Derivatives of inverse functions, $\cos\bigl(\arcsin(x)\bigr) = 1/\sqrt{1-x^2}$?

Question

I studied inverse derivatives, I had(probably classic question) asked to prove using the law of inverse derivatives that:

$\arcsin'(x) = 1/\sqrt{1-x^2}$

I got into:

$\arcsin'(x) = 1/\cos(\arcsin(x)) $

Because I did everything as I should I set $x = 0.5$ and checked and it looks like:

$\ 1/\sqrt{1-x^2} = 1/\cos(\arcsin(x)) \Rightarrow \sqrt{1-x^2} = \cos(\arcsin(x)) $

What I'm trying to understand is how could I know without checking the raw expressions with some x value that they are equals?, is there a method for transforming from $\cos(\arcsin(x))$ to $\sqrt{1-x^2}$?

Answer 1

See the following picture and use Pythagoras theorem.

Answer 2

Since the restriction of $\sin$ to the interval $\left[-\frac\pi2,\frac\pi2\right]$ is increasing, $\arcsin$ must be increasing too. Therefore, $\bigl(\forall x\in(-1,1)\bigr):\arcsin'(x)\geqslant0$.

Answer 3

By definition, $\arcsin x$ is the one and only angle in $y\in\left[-\frac\pi2,\frac\pi2\right]$ such that $\sin y=x$.

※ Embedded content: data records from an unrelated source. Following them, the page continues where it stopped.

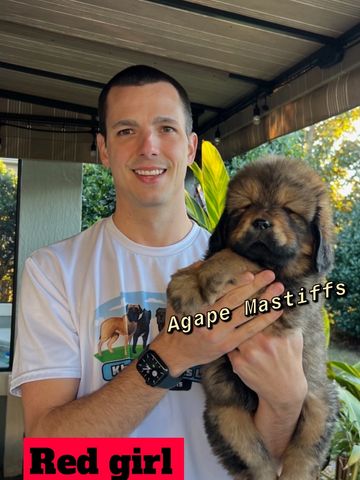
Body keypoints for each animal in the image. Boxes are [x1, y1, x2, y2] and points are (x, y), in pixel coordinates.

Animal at [167, 158, 338, 480]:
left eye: (289, 210)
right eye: (246, 206)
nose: (261, 222)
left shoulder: (287, 297)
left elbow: (238, 257)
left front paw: (204, 277)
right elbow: (227, 254)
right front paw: (188, 281)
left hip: (320, 404)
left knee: (303, 456)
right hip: (226, 415)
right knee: (256, 462)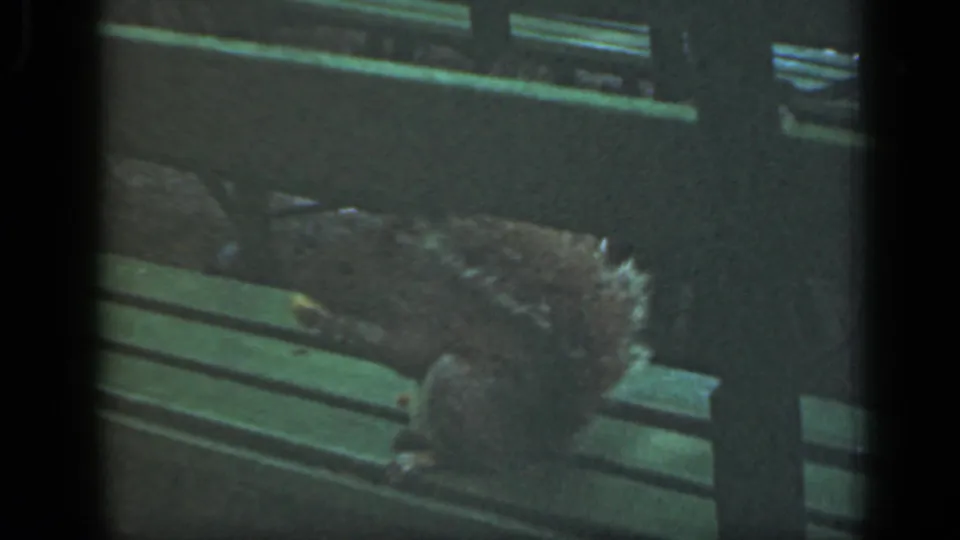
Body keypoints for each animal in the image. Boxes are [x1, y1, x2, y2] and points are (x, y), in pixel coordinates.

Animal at [215, 207, 653, 483]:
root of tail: (548, 437)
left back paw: (425, 458)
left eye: (345, 265)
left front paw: (332, 323)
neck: (398, 270)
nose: (286, 270)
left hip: (460, 388)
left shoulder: (427, 311)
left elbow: (405, 349)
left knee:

By Pythagoras' theorem, $\cos^2y+\sin^2y=1$, and thus we obtain $$\lvert\cos\arcsin x\rvert=\sqrt{1-x^2}$$

Since $-\frac\pi2\le\arcsin x\le \frac\pi2$, it holds $\cos\arcsin x\ge 0$, thus $$\cos\arcsin x=\sqrt{1-x^2}.$$

One can similarly prove that $\sin\arccos x=\sqrt{1-x^2}$.